YOUR INSTRUCTIONS — Each entry below should be restated word for word, without any picture it contains.

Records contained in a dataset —
****************

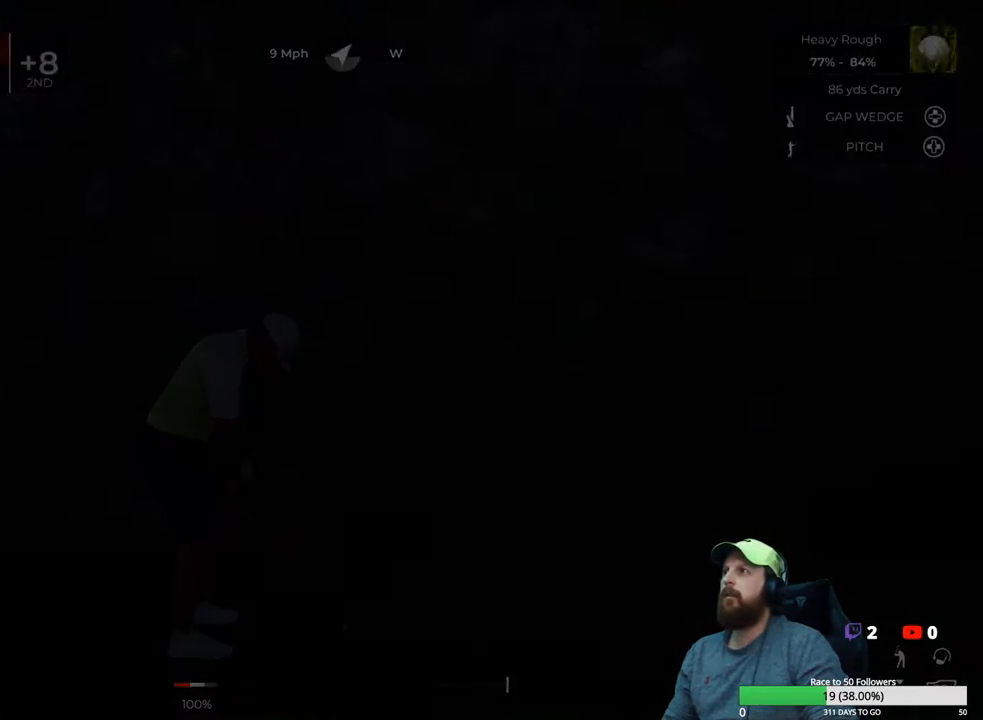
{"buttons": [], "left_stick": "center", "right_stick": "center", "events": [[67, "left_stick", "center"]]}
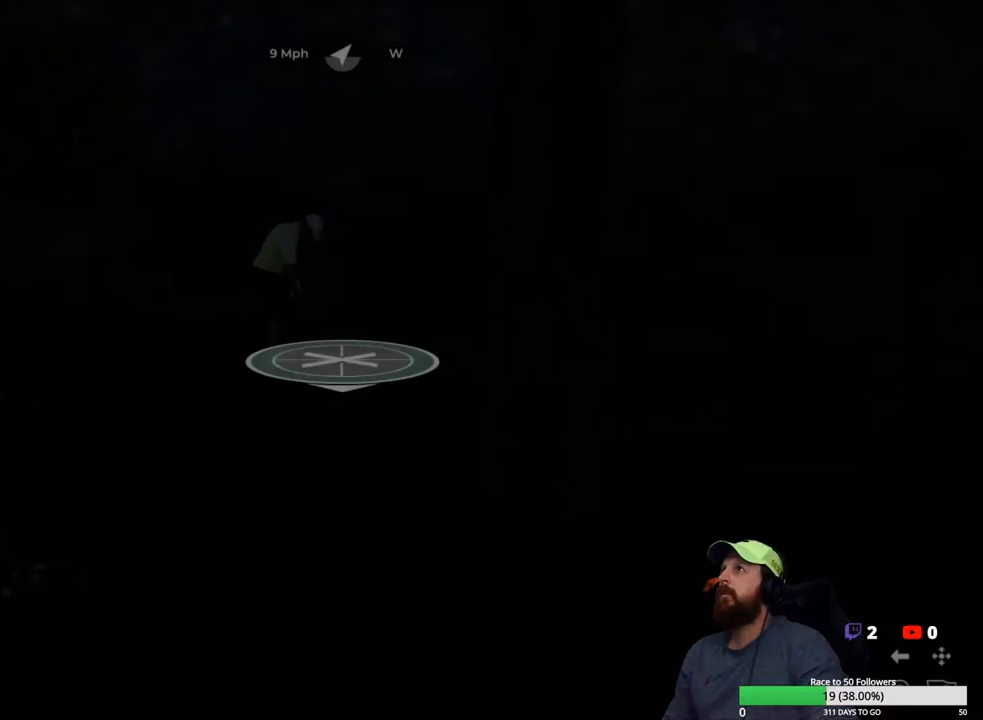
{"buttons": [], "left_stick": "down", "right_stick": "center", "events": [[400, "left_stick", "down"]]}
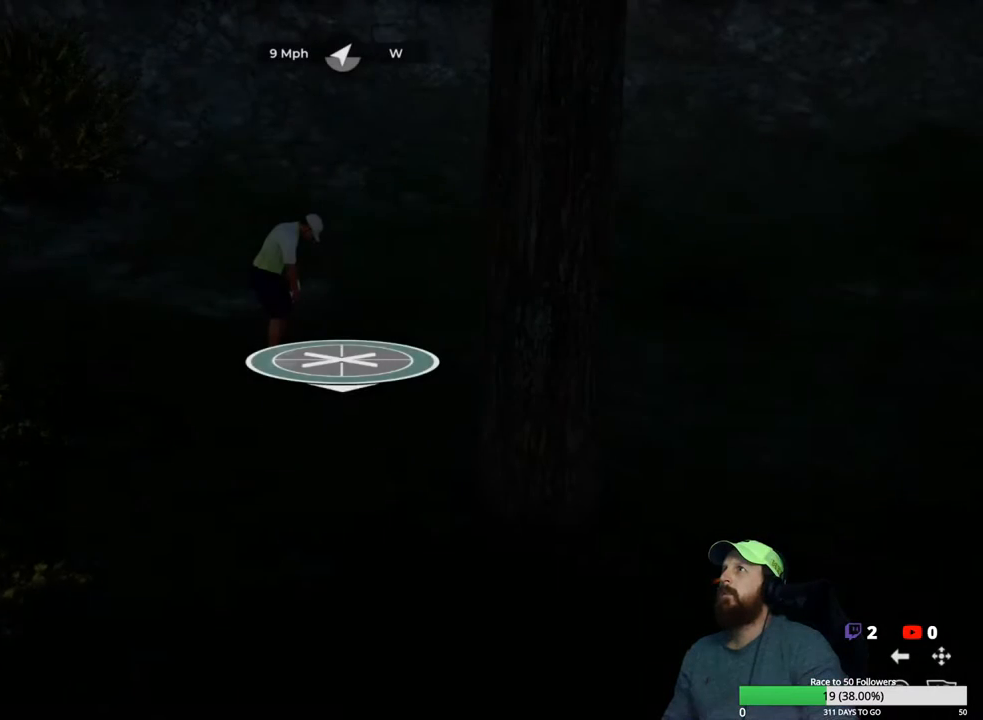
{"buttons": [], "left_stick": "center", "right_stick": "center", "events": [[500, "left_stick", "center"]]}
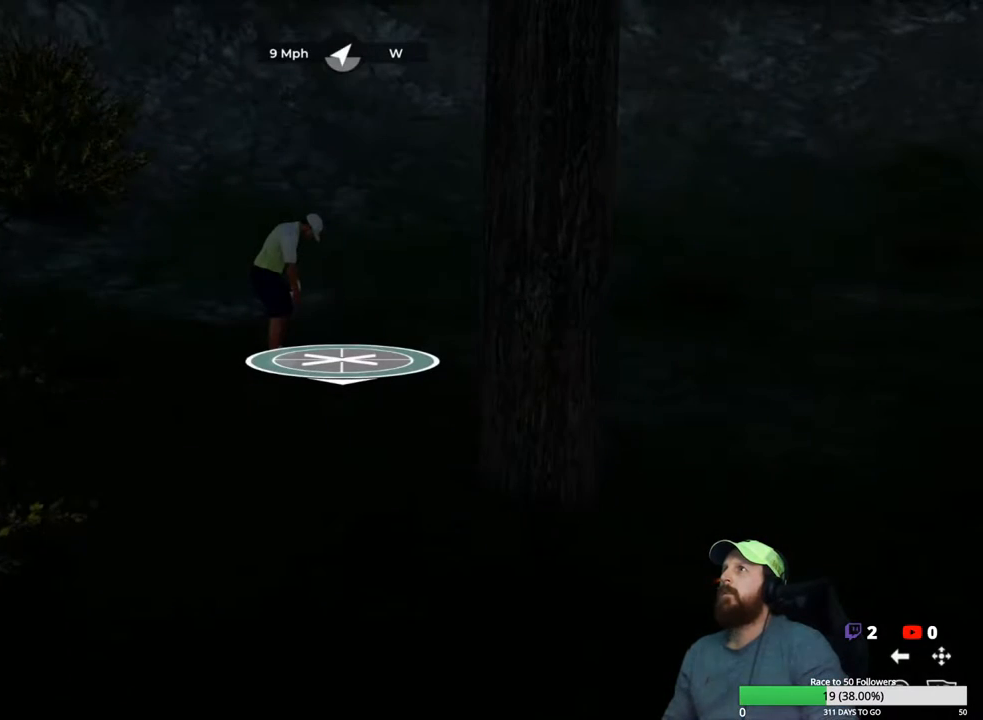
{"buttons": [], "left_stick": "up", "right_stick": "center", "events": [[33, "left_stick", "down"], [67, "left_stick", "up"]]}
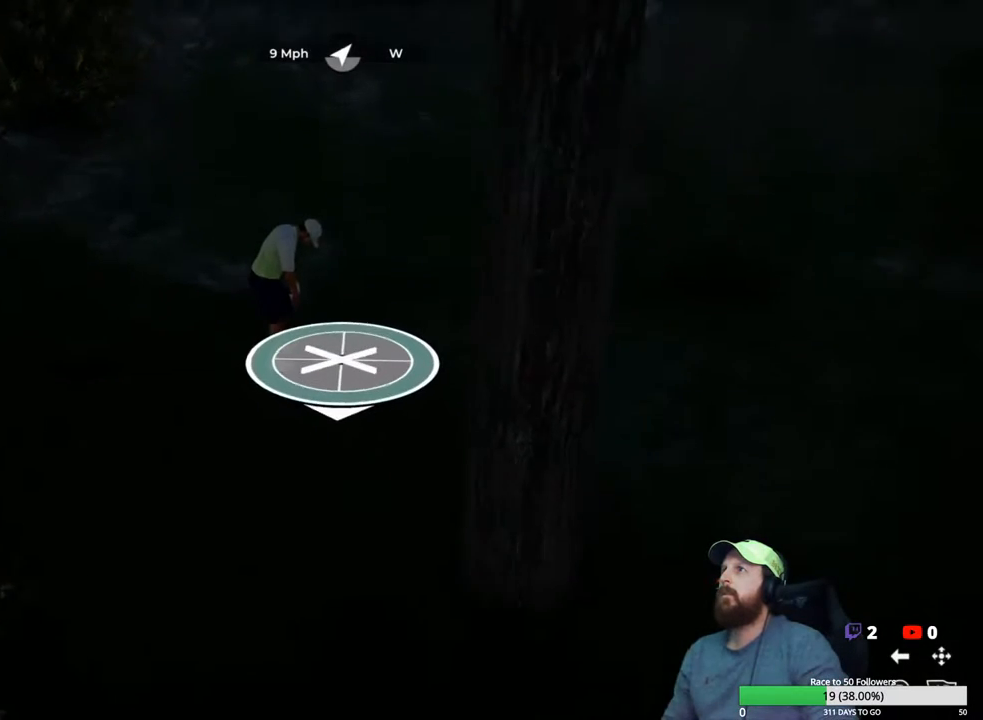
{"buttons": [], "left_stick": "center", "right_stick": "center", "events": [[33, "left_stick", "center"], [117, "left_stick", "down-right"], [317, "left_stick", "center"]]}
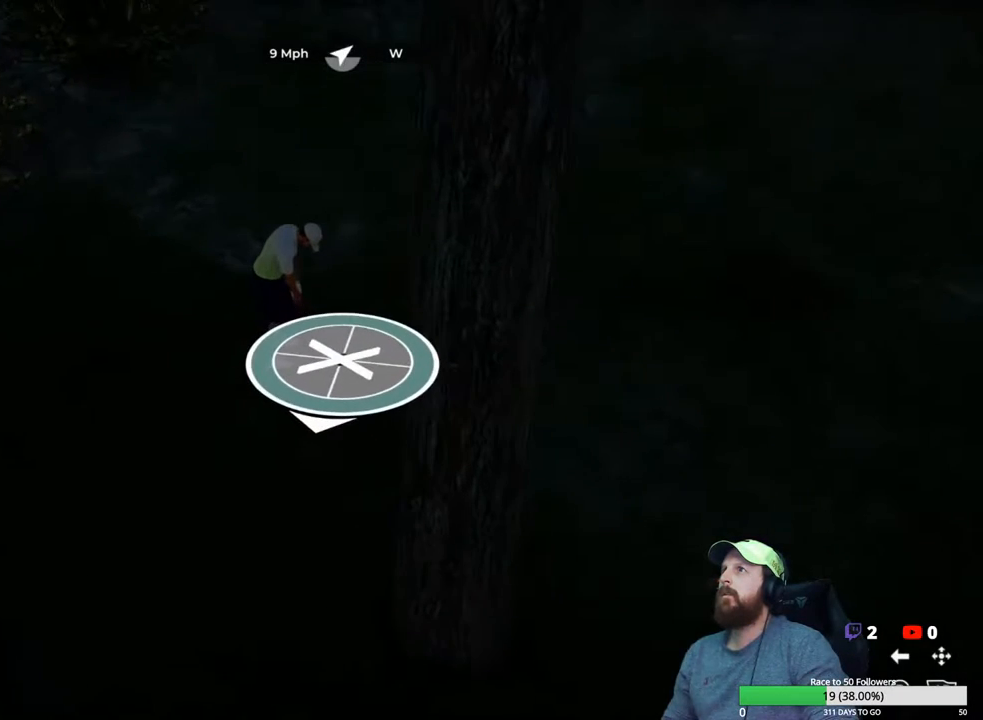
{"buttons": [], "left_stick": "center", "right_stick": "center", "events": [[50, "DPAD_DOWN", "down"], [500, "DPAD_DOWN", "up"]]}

****************

OUTPUT OF THE EXERCISE —
{"buttons": [], "left_stick": "center", "right_stick": "center", "events": [[67, "left_stick", "center"]]}
{"buttons": [], "left_stick": "down", "right_stick": "center", "events": [[400, "left_stick", "down"]]}
{"buttons": [], "left_stick": "center", "right_stick": "center", "events": [[500, "left_stick", "center"]]}
{"buttons": [], "left_stick": "up", "right_stick": "center", "events": [[33, "left_stick", "down"], [67, "left_stick", "up"]]}
{"buttons": [], "left_stick": "center", "right_stick": "center", "events": [[33, "left_stick", "center"], [117, "left_stick", "down-right"], [317, "left_stick", "center"]]}
{"buttons": [], "left_stick": "center", "right_stick": "center", "events": [[50, "DPAD_DOWN", "down"], [500, "DPAD_DOWN", "up"]]}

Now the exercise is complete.